Rosjanie próbują kontynuować natarcie wzdłuż linii Horenicze-Hostomel-Demydiw w kierunku Kijowa w celu zablokowania stolicy z kierunku północnego i północno-zachodniego.
Od strony Nowogrodu Siewierskiego (północna Ukraina) "okupanci mimo strat w sile żywej i sprzęcie kontynuują działania ofensywne, mające na celu zablokowanie Kijowa od północnego wschodu. (...) Oddziały wroga z maksymalnie dwoma transporterami opancerzonymi podejmują nieudane próby utrzymania się w otoczeniu bohaterskich ukraińskich miast Sumy, Łebedyn i Ochtyrka" - podaje sztab.
Ze wschodu, z obwodu charkowskiego "z kierunku (miejscowości) Słobożanske 16 transporterów opancerzonych kontynuuje operację ofensywną w kierunku Krasnohradu, a część (...) w kierunku Izium.
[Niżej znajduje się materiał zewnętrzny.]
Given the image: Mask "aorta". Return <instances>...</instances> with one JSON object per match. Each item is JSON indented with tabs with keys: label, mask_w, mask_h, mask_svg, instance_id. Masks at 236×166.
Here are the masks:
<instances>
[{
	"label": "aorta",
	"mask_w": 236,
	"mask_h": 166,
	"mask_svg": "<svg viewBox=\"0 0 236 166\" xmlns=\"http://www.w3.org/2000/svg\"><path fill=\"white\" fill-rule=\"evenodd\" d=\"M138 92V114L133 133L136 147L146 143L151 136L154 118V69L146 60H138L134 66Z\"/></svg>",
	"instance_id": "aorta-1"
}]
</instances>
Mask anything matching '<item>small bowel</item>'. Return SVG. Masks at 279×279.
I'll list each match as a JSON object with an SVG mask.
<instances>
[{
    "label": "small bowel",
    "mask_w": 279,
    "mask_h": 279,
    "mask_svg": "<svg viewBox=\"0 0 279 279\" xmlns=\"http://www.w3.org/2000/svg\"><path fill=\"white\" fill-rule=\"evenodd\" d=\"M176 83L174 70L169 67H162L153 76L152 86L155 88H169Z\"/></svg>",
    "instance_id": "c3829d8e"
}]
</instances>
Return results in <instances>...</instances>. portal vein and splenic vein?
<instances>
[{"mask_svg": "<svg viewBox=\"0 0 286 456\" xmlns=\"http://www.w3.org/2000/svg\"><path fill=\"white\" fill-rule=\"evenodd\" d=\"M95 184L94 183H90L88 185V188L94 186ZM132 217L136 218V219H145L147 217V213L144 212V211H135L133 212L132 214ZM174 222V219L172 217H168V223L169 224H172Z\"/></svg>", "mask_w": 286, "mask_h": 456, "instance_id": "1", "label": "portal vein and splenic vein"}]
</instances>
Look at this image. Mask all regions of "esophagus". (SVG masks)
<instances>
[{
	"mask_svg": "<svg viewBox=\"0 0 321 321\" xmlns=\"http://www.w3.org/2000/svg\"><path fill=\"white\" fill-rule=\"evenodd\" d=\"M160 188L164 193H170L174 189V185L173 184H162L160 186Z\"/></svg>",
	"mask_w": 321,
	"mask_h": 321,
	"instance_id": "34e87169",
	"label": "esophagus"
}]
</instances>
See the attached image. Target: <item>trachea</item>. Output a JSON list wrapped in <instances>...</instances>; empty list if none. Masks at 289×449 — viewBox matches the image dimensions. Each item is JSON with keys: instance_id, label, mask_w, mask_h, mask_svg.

Najeźdźca poniósł straty i został zatrzymany na terenie osad Bohoduchiw, Czuhujiw, Szewczenkowe. Na kierunku donieckim agresor bez powodzenia skupił swoje wysiłki na zablokowaniu miasta Mariupol. Na kierunku taurydzkim wróg kontynuuje operacje ofensywne na obszarach miejscowości Skadowsk, Hoła Prystań, Cherson, Snihuriwka, Nowa Kachowka. Po przegrupowaniu kontynuuje ruch w kierunku Chersonia i Nikołajewa. W czarnomorskiej strefie operacyjnej przeciwnik (...) kontynuuje przygotowania do morskiej operacji desantowej" - poinformował ukraiński sztab generalny.